→ **Supplied passage**
┌──

Skip to main content

Deterministic ingestion and normalization for MetaSPN

Project description

metaspn-io

metaspn-io is the ingestion and normalization layer for MetaSPN. It converts raw external records into canonical signal envelopes with deterministic IDs and ordering.

Quick Demo (5 lines)

python -m metaspn_io io ingest \
  --adapter social_jsonl_v1 \
  --source tests/fixtures/social \
  --date 2026-02-05 \
  --out /tmp/social-signals \
  --stats

v0.1 Adapters

  • social_jsonl_v1 (MUST): browser-extension social JSONL (post_seen, profile_seen)
  • outcomes_jsonl_v1 (SHOULD): manual outcomes JSONL (message_sent, reply_received, meeting_booked, revenue_event)
  • solana_rpc_v1: token/platform JSONL (trade, holder_change, supply_change, liquidity_event, metadata_update, reward_update, metatowel_volume_window, reward_pool_funding)
  • pumpfun_v1 (experimental): pump.fun token JSONL (same canonical token event mapping)
  • season1_onchain_jsonl_v1: Season 1 chain JSONL (season_init, game_create, distribute, stake, end, claim)

Schema Mapping

Input adapter Input type Output payload
social_jsonl_v1 post_seen SocialPostSeen
social_jsonl_v1 profile_seen ProfileSnapshotSeen
outcomes_jsonl_v1 message_sent MessageSent
outcomes_jsonl_v1 reply_received ReplyReceived
outcomes_jsonl_v1 meeting_booked MeetingBooked
outcomes_jsonl_v1 revenue_event RevenueEvent
solana_rpc_v1 / pumpfun_v1 trade TokenTradeSeen
solana_rpc_v1 / pumpfun_v1 holder_change HolderChangeSeen
solana_rpc_v1 / pumpfun_v1 supply_change SupplyChangeSeen
solana_rpc_v1 / pumpfun_v1 liquidity_event LiquidityEventSeen
solana_rpc_v1 / pumpfun_v1 metadata_update TokenMetadataUpdated
solana_rpc_v1 / pumpfun_v1 reward_update RewardUpdated
solana_rpc_v1 metatowel_volume_window MetatowelVolumeWindowSeen
solana_rpc_v1 reward_pool_funding RewardPoolFundingSeen
season1_onchain_jsonl_v1 season_init SeasonInitialized
season1_onchain_jsonl_v1 game_create SeasonGameCreated
season1_onchain_jsonl_v1 distribute SeasonRewardDistributed
season1_onchain_jsonl_v1 stake SeasonStakeRecorded
season1_onchain_jsonl_v1 end SeasonEnded
season1_onchain_jsonl_v1 claim SeasonRewardClaimed

Output Envelope

JSONL lines are emitted as canonical envelopes:

{
  "schema_version": "0.1",
  "signal_id": "s_4e9b5c8417d3af2ef9baf8d1",
  "timestamp": "2026-02-05T12:00:00Z",
  "source": "twitter",
  "payload_type": "SocialPostSeen",
  "payload": {
    "platform": "twitter",
    "author_handle": "alice",
    "post_url": "https://x.com/alice/status/1",
    "text": "hello world",
    "action": "seen"

└──

Stored items:

┌──

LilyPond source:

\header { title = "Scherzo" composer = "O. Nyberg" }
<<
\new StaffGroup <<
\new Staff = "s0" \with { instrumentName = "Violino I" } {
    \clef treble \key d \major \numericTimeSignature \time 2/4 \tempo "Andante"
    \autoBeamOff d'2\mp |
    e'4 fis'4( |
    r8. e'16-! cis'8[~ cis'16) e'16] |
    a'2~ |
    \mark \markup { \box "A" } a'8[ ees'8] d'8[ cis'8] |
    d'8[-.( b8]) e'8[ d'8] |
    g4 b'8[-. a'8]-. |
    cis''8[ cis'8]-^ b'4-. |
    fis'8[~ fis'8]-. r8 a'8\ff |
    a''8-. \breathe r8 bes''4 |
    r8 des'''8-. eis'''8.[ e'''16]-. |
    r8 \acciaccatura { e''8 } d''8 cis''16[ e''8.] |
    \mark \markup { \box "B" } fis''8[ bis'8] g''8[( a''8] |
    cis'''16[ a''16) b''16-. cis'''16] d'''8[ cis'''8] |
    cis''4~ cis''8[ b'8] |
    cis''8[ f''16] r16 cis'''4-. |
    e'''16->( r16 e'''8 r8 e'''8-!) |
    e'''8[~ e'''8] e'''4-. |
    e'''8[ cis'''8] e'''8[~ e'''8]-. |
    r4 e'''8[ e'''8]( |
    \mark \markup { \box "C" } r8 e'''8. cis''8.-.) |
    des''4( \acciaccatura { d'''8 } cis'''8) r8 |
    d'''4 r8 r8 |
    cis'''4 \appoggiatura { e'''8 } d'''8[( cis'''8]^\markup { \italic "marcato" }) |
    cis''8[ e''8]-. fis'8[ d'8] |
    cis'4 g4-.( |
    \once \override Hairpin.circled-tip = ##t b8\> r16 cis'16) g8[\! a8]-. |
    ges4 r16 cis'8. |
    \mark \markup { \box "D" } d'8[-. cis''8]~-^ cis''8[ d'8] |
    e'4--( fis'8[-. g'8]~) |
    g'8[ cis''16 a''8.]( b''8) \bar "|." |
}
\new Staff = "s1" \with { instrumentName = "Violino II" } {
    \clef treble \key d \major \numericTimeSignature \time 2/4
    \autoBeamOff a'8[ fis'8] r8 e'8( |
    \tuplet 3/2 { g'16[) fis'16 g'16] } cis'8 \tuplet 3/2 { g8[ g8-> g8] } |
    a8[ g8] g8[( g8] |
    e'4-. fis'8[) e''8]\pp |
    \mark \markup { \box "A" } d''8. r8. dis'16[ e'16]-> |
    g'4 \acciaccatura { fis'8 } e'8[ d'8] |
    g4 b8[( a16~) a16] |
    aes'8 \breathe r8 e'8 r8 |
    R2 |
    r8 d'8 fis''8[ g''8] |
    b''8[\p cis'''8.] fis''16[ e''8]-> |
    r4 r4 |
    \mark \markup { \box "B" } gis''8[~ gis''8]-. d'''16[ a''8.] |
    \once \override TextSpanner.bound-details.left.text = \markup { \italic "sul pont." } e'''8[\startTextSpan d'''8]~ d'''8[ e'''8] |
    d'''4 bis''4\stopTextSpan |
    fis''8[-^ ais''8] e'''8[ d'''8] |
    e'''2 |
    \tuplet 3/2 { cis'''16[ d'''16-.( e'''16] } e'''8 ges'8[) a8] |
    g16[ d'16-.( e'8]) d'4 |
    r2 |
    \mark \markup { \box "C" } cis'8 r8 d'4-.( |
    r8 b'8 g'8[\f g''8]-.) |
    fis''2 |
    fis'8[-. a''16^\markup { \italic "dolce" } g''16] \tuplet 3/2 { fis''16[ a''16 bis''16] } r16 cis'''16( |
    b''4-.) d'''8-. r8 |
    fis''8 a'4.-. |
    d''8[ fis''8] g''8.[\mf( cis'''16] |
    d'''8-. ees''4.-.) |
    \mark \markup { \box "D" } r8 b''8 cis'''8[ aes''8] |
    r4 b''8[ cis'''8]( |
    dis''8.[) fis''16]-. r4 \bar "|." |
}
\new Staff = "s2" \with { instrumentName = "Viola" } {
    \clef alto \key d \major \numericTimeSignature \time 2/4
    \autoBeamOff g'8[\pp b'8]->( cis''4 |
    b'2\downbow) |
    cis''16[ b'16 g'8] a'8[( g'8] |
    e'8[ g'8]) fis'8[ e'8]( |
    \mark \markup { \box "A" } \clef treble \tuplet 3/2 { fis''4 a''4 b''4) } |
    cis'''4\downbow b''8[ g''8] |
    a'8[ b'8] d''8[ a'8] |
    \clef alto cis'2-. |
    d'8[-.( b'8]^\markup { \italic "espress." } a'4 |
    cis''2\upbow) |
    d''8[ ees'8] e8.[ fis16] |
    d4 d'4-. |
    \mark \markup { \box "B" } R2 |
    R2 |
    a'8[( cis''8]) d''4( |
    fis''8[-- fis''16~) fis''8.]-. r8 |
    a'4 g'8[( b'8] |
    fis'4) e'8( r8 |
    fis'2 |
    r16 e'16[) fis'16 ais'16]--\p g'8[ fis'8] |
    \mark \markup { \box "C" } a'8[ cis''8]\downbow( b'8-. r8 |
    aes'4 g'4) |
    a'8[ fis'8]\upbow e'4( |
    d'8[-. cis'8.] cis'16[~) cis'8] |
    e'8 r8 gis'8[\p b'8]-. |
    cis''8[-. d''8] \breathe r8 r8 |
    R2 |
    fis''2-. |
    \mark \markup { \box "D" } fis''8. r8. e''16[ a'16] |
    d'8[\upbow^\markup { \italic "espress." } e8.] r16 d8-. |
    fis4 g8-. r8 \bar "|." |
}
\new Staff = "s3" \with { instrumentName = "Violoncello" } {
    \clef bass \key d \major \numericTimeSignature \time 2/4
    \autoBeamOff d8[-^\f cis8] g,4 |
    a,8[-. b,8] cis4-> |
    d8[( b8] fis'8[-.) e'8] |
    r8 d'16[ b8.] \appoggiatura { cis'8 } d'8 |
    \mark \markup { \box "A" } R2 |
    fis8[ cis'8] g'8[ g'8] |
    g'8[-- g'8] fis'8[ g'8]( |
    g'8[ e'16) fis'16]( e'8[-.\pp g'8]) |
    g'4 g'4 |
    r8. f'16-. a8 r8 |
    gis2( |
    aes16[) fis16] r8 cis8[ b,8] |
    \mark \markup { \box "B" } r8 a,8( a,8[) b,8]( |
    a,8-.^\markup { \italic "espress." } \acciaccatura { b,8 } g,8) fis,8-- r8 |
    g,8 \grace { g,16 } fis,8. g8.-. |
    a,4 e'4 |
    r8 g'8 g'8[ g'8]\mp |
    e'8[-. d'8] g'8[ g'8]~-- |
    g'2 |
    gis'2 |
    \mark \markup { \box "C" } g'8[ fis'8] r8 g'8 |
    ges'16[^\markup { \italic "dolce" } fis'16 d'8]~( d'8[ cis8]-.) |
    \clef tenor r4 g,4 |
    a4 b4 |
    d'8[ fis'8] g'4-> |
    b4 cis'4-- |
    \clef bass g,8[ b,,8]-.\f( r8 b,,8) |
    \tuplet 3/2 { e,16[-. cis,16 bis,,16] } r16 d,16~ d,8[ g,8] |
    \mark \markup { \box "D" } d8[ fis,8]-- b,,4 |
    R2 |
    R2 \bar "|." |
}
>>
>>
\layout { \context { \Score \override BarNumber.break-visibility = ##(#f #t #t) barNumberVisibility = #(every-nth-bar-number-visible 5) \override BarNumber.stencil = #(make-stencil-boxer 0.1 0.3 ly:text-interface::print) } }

└──

→ **Task details**
Write what comes next in the metaspn-io project description, starting right after its last line. The material is not needed for this.

→ **Reply to the task**
  },
  "entity_refs": [
    {
      "kind": "platform_identifier",
      "platform": "twitter",
      "identifier": "alice"
    }
  ],
  "trace": {
    "ingested_at": "2026-02-06T00:00:00Z",
    "input_file": "raw/social/2026-02-05.jsonl",
    "input_line_number": 1,
    "adapter_name": "social_jsonl_v1",
    "adapter_version": "0.1",
    "raw_id": null,
    "original_timezone": "UTC"
  }
}

CLI

Primary command:

metaspn io ingest --adapter social_jsonl_v1 --source raw/social --out workspace/store/signals/2026-02-05.jsonl

Supported flags:

  • --source file or directory
  • --out output JSONL path or directory (with --date, writes <out>/<date>.jsonl)
  • --store optional store root (writes to <store>/signals/YYYY-MM-DD.jsonl)
  • --date one-day UTC ingest window (YYYY-MM-DD)
  • --since ISO timestamp lower bound
  • --until ISO timestamp upper bound
  • --dry-run
  • --stats
  • --lenient

Demo orchestrator invocation:

metaspn io ingest --adapter social_jsonl_v1 --source raw/social --date 2026-02-05 --out workspace/store/signals

Daily Season 1 run examples:

metaspn io ingest \
  --adapter season1_onchain_jsonl_v1 \
  --source raw/chain/season1 \
  --date 2026-02-07 \
  --out workspace/store/season1-signals \
  --stats
metaspn io ingest \
  --adapter solana_rpc_v1 \
  --source raw/tokens/season1 \
  --date 2026-02-07 \
  --out workspace/store/token-signals \
  --stats

Default mode is strict: bad records are skipped and logged to workspace/logs/ingest_errors.jsonl unless overridden.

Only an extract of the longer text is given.